Des combattants kurdes à 25 km de Mossoul. ©Photo News

Au même moment, une réunion de haut niveau se tenait à Paris sur l'avenir politique de Mossoul, où des centaines de milliers d'habitants sont pris au piège, faisant craindre une crise humanitaire de grande ampleur et un exode massif des civils. Le principal objectif de la dernière avancée kurde est la ville de Bachiqa, au nord-est de Mossoul. Les forces irakiennes mènent également des assauts vers la ville depuis l'est et le sud. Aux alentours de la ville, les forces kurdes appuyées par les frappes aériennes de la coalition internationale dirigée par Washington avançaient jeudi dans des véhicules blindés et ont abattu deux drones utilisés par l'EI pour des missions de reconnaissance.

Le commandement peshmerga a diffusé un communiqué affirmant qu'"une opération de grande échelle" avait été lancée à 03h00 GMT près de Bachiqa.

Drones de l'EI

Selon un journaliste de l'AFP ayant pu voir l'un des drones neutralisés par les peshmergas, il s'agissait d'un appareil similaire à celui ayant tué deux combattants kurdes et blessés deux soldats français il y a une semaine.

"Ces drones appartiennent à l'EI (...) Nous (les) avons donc détruits", a déclaré le général Aziz Weysi, commandant d'une force d'élite des peshmergas. "Ils peuvent assurer (des missions) d'observation et exploser. (L'EI) a envoyé celui-ci mais il n'a pas explosé", a-t-il affirmé.
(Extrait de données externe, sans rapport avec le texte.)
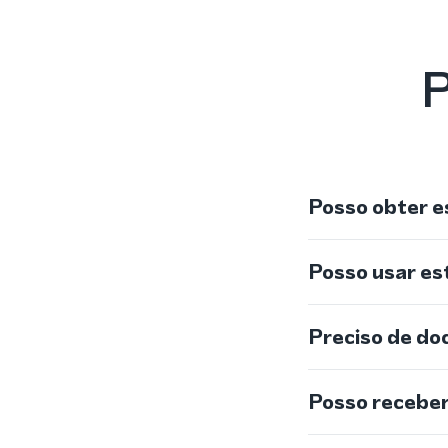
P
Posso obter e
Posso usar e
Preciso de do
Posso recebe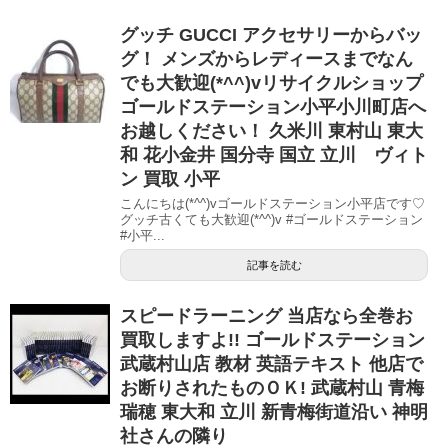
グッチ GUCCI アクセサリーからバッ
グ！ メンズからレディースまでなん
でも大歓迎(*^^)vリサイクルショップ
ゴールドステーション小平小川町店へ
お越しください！ 久米川 東村山 東大
和 花小金井 国分寺 国立 立川 ヴィト
ン 買取 小平
こんにちは(*^^)vゴールドステーション小平店です♡
グッチ古くても大歓迎(*^^)v #ゴールドステーション
#小平...
記事を読む
スピードラーニング 当店なら全巻お
買取しますよ!! ゴールドステーション
武蔵村山店 教材 英語テキスト 他店で
お断りされたものＯＫ! 武蔵村山 青梅
瑞穂 東大和 立川 新青梅街道沿い 神明
社さんの隣り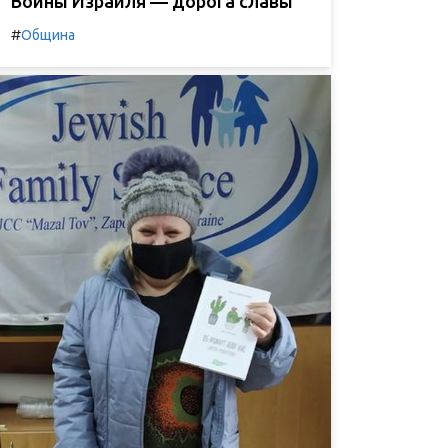
Воины Израиля — дорога славы
#
Община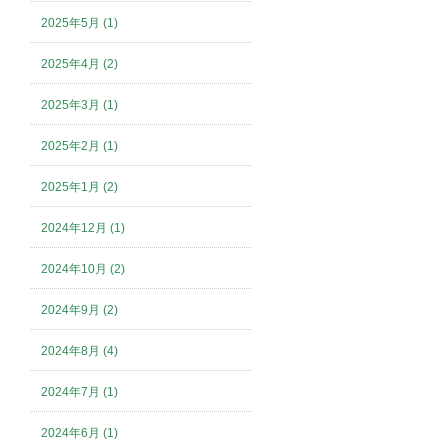
2025年5月 (1)
2025年4月 (2)
2025年3月 (1)
2025年2月 (1)
2025年1月 (2)
2024年12月 (1)
2024年10月 (2)
2024年9月 (2)
2024年8月 (4)
2024年7月 (1)
2024年6月 (1)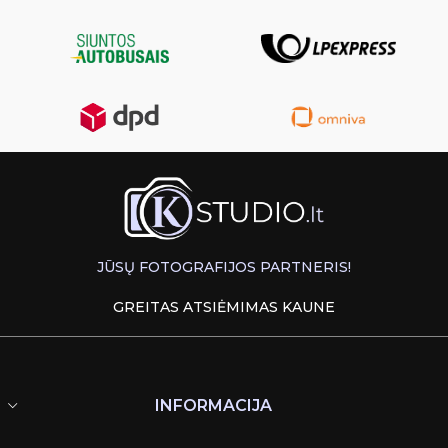
JŪSŲ FOTOGRAFIJOS PARTNERIS!
GREITAS ATSIĖMIMAS KAUNE
INFORMACIJA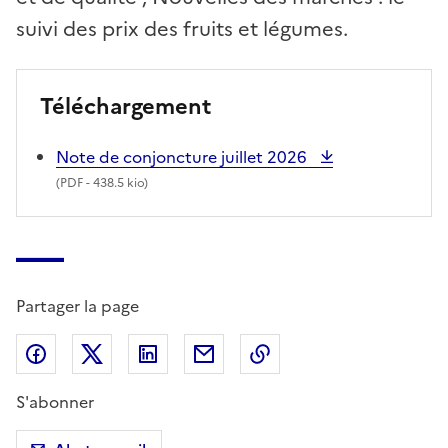
suivi des prix des fruits et légumes.
Téléchargement
Note de conjoncture juillet 2026
(
PDF
- 438.5 kio)
Partager la page
Partager sur Facebook
Partager sur X (anciennement Twitter)
Partager sur LinkedIn
Partager par email
Copier dans le presse
S'abonner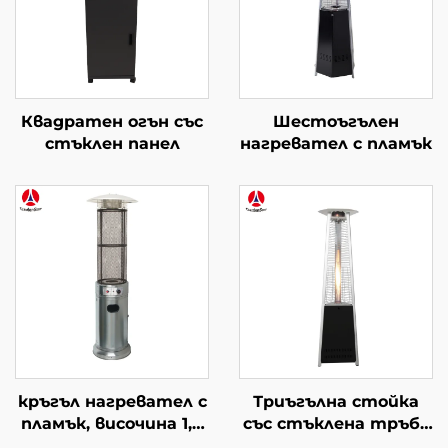
Квадратен огън със
Шестоъгълен
стъклен панел
нагревател с пламък
кръгъл нагревател с
Триъгълна стойка
пламък, височина 1,8
със стъклена тръба
m
нагревател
A l'est de Mossoul, les forces d'élites du contre terrorisme (CTS) ont pris le contrôle de la ville de Bartalla.

"Nous avons commencé l'assaut sur Bartalla tôt aujourd'hui. Il n'y a que 750 mètres à parcourir pour atteindre le centre", a assuré à l'AFP par téléphone le lieutenant général Abdelwahab al-Saadi, qui commande les opérations dans la région. "Nous rencontrons une résistance, nous avons déjà fait sauter trois voitures piégées aujourd'hui."

Bartalla, une ville majoritairement chrétienne située à moins de 15 kilomètres à l'est de Mossoul, a vu une résistance acharnée des jihadistes cette semaine.

Civils pris au piège

Au sud, les forces irakiennes progressaient vers la vallée du Tigre et rencontraient un certain nombre de civils en fuite. Des dizaines d'hommes, de femmes et d'enfants qui se sont échappés du village de Mdaraj au sud de Mossoul, à pied ou en voiture, attendaient que la police fouille leurs effets personnels.

"Nous nous sommes faufilés", a raconté l'un d'eux, Abou Hussein, expliquant que les énormes panaches de fumée noire provoqués par l'EI pour se protéger des frappes aériennes et qui obscurcissaient le ciel sur des kilomètres les avaient aidés à passer inaperçus.

"Nous avons soulevé des drapeaux blancs et nous sommes dirigés vers (les forces de sécurité irakiennes), a déclaré Abou Hussein.

1.000.000
Selon l'ONU, au moins 1 million de personnes seraient bloquées à Mossoul



Selon l'ONU, jusqu'à un million de personnes sont encore prises au piège à l'intérieur de Mossoul et nombre d'entre elles pourraient être forcées à fuir en raison des combats.

Le Premier ministre irakien Haider al-Abadi a assuré depuis Bagdad que les forces irakiennes progressaient "plus vite que prévu" vers Mossoul, mais elles sont encore à plusieurs kilomètres de la ville, où sont concentrées les populations.

Pour l'heure, "les activités militaires se concentrent dans des zones à faible densité de population et nous n'avons pas enregistré de déplacements massifs de civils", a déclaré mercredi le secrétaire général adjoint des Nations unies pour les affaires humanitaires, Stephen O'Brien.

Lors d'une réunion sur l'avenir de Mossoul à Paris, le président français François Hollande a mis en garde contre la fuite de jihadistes de Mossoul vers Raqa, en Syrie voisine.

"Nous devons être exemplaires sur le plan de la poursuite des terroristes qui déjà quittent Mossoul pour rejoindre Raqa", "nous ne pouvons admettre une évaporation de ceux qui étaient à Mossoul", a-t-il averti.

L'opération d'envergure lancée lundi pour reprendre Mossoul, contrôlée par l'EI depuis juin 2014, s'annonce comme la plus complexe, 3.000 à 4.500 jihadistes étant encore retranchés dans la cité.